Start of RAW DATA

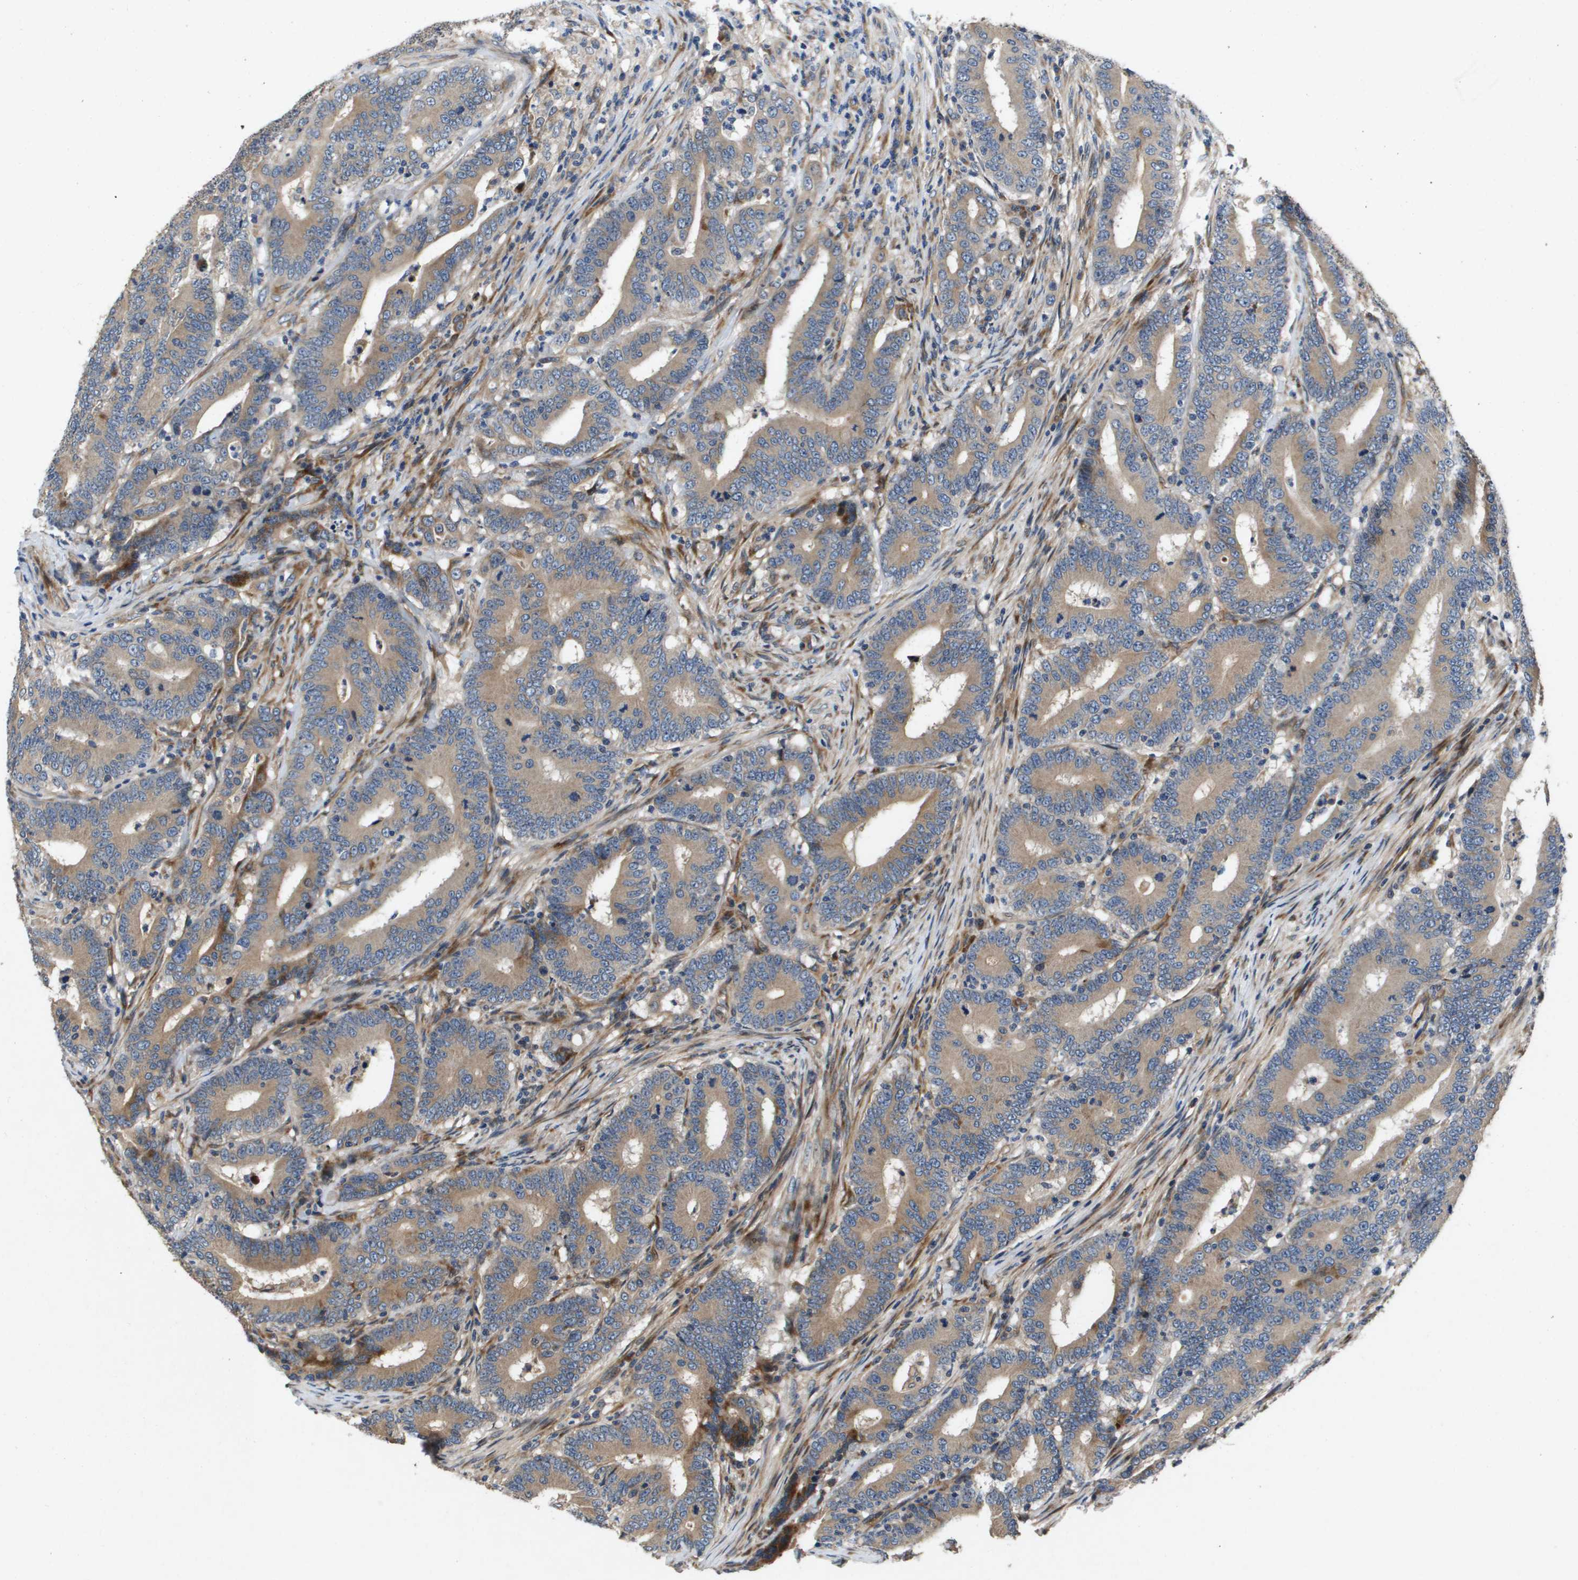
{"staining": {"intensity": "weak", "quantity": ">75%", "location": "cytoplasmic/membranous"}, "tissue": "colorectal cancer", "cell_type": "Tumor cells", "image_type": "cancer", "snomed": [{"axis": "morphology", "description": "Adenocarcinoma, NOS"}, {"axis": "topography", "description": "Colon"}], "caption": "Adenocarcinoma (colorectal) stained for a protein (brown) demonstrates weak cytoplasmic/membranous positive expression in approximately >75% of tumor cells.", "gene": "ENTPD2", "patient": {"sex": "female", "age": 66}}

End of RAW DATA
Start of RAW DATA

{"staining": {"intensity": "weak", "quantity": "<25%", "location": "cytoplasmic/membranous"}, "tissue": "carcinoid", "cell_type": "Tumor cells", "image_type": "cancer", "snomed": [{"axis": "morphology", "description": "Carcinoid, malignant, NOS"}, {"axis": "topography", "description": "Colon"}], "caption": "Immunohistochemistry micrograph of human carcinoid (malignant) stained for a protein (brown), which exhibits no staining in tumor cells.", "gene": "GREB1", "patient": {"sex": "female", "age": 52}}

End of RAW DATA
Start of RAW DATA

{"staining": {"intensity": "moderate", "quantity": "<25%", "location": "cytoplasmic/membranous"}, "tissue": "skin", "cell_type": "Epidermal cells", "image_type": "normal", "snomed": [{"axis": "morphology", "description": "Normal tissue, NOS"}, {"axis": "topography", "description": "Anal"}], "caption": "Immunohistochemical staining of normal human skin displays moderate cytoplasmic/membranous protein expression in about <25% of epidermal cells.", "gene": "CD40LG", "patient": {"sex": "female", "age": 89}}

End of RAW DATA

- _YOUR TASK_: The string "cancer" shows up in some lines of the listing. Copy each such line.

- _RESPONSE TO THIS TASK_:
{"staining": {"intensity": "weak", "quantity": ">75%", "location": "cytoplasmic/membranous"}, "tissue": "colorectal cancer", "cell_type": "Tumor cells", "image_type": "cancer", "snomed": [{"axis": "morphology", "description": "Adenocarcinoma, NOS"}, {"axis": "topography", "description": "Colon"}], "caption": "Adenocarcinoma (colorectal) stained for a protein (brown) demonstrates weak cytoplasmic/membranous positive expression in approximately >75% of tumor cells.", "gene": "ENTPD2", "patient": {"sex": "female", "age": 66}}
{"staining": {"intensity": "weak", "quantity": "<25%", "location": "cytoplasmic/membranous"}, "tissue": "carcinoid", "cell_type": "Tumor cells", "image_type": "cancer", "snomed": [{"axis": "morphology", "description": "Carcinoid, malignant, NOS"}, {"axis": "topography", "description": "Colon"}], "caption": "Immunohistochemistry micrograph of human carcinoid (malignant) stained for a protein (brown), which exhibits no staining in tumor cells.", "gene": "GREB1", "patient": {"sex": "female", "age": 52}}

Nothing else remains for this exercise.